*** Block opens ***

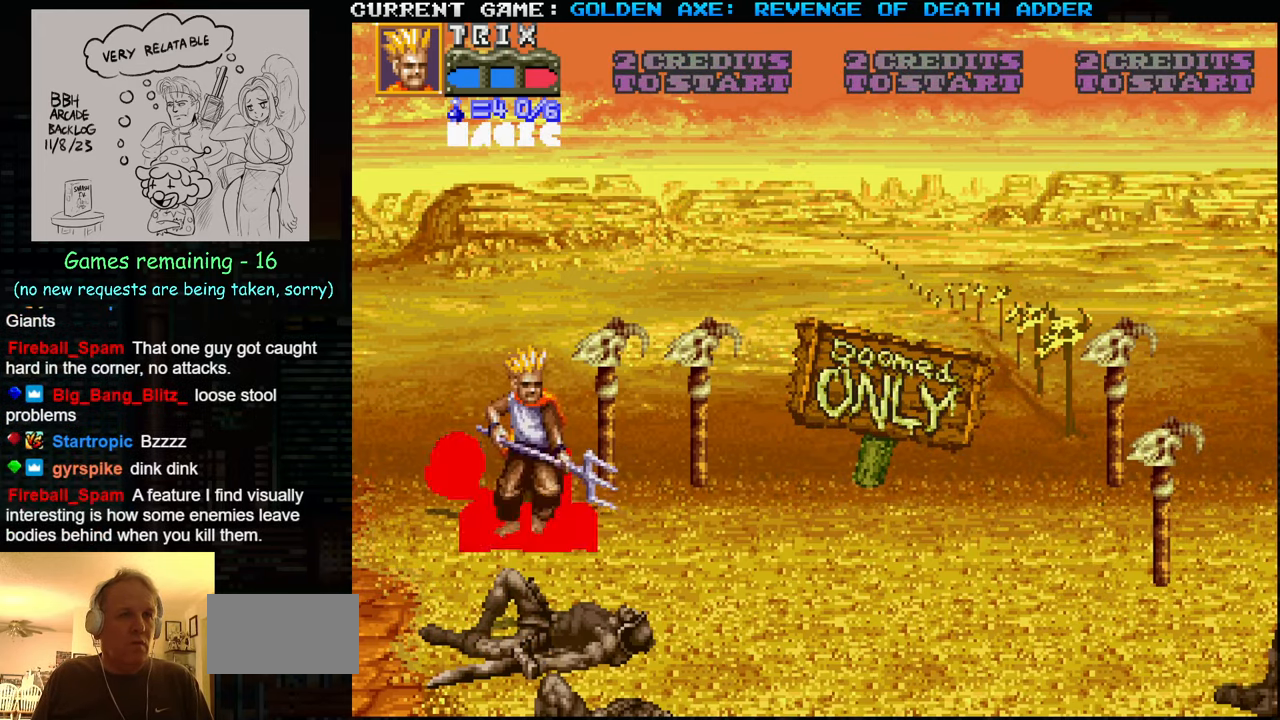
{"buttons": [], "left_stick": "right", "events": [[350, "TRIANGLE", "up"]]}
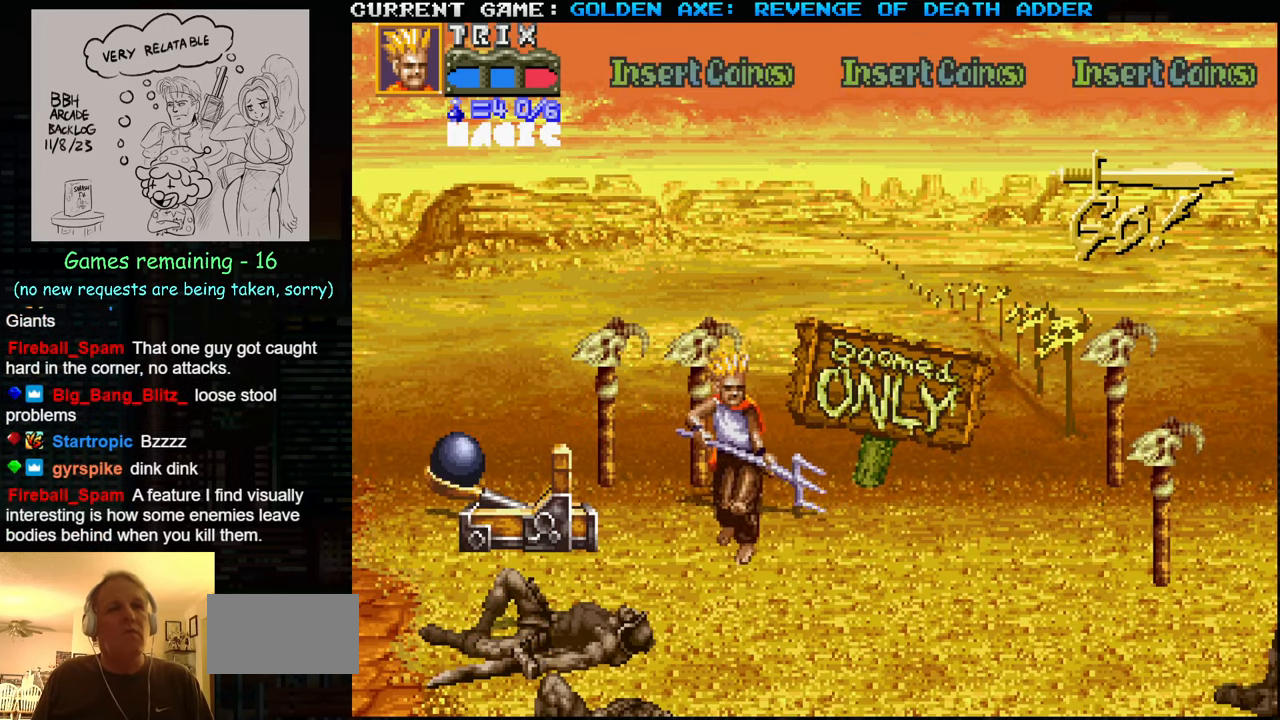
{"buttons": [], "left_stick": "down-right", "events": [[450, "left_stick", "down-right"]]}
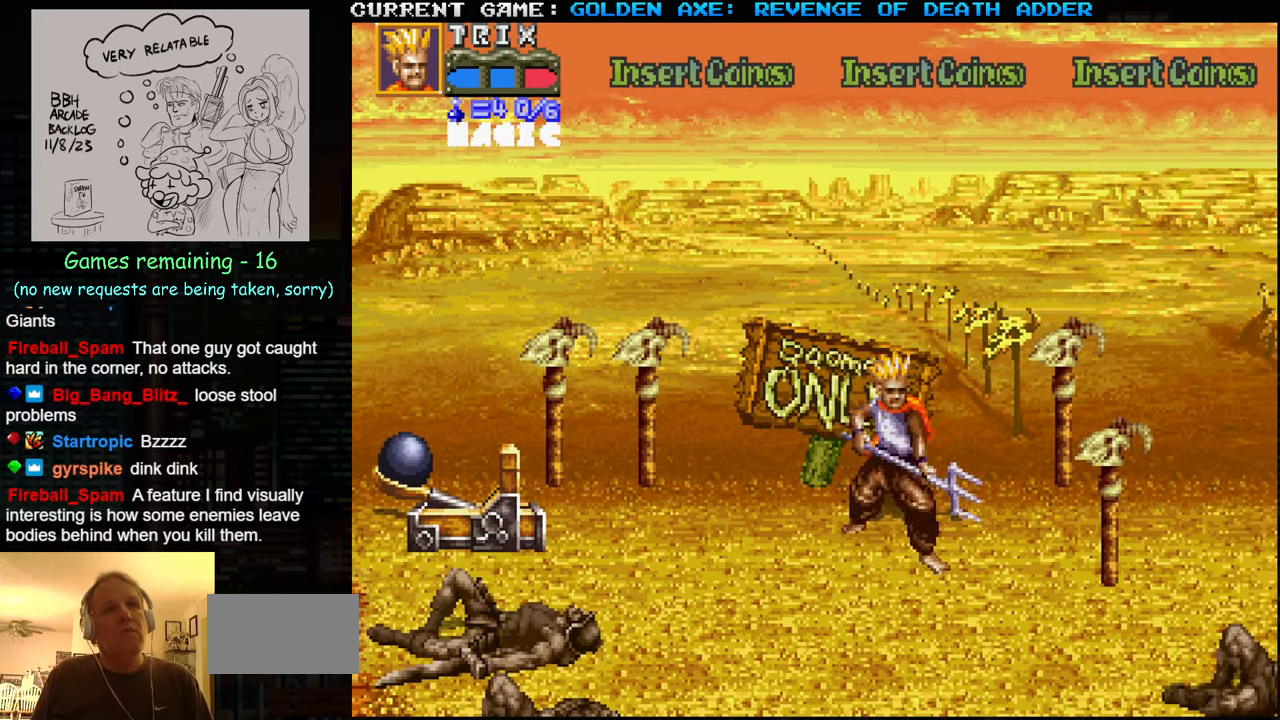
{"buttons": [], "left_stick": "center", "events": [[150, "left_stick", "right"], [167, "SQUARE", "down"], [233, "SQUARE", "up"], [350, "left_stick", "center"]]}
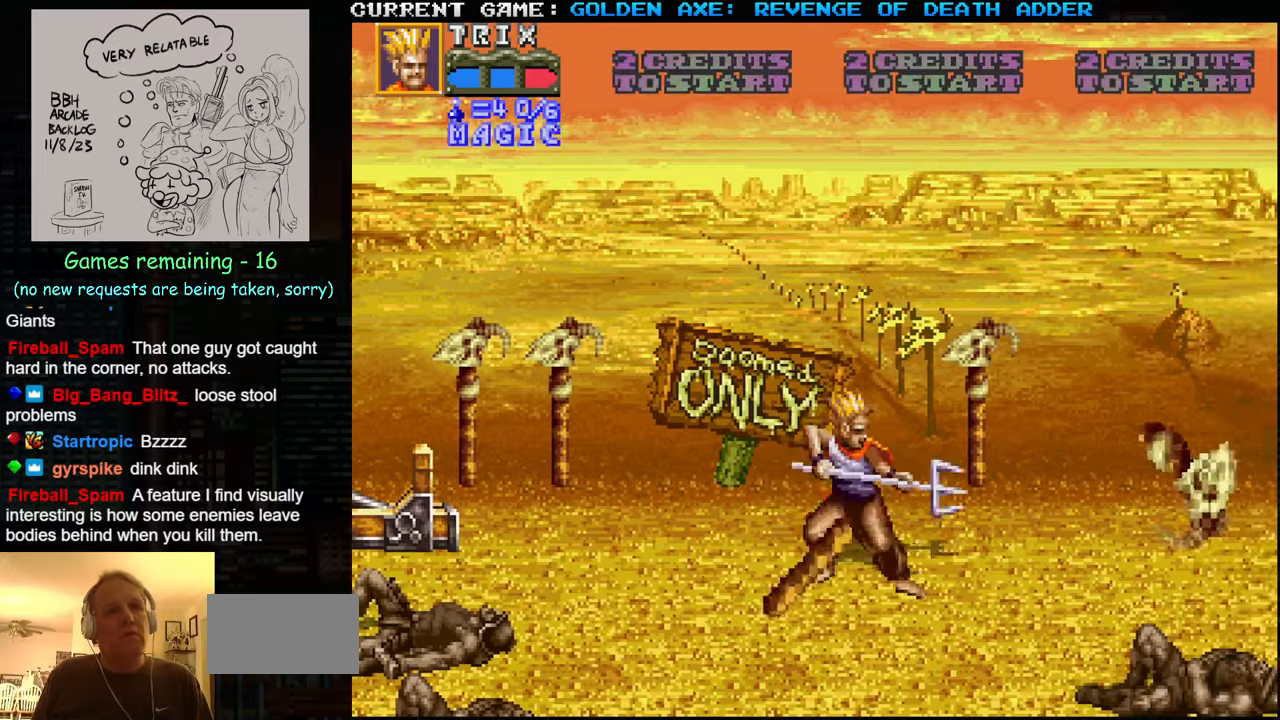
{"buttons": [], "left_stick": "center", "events": [[16, "left_stick", "up"], [400, "SQUARE", "down"], [483, "SQUARE", "up"], [483, "left_stick", "center"]]}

*** Block closes ***

● Task details
For each line in the material above that holds the word "SQUARE", add one to a count; state only the final number.

● Solution to the exercise
2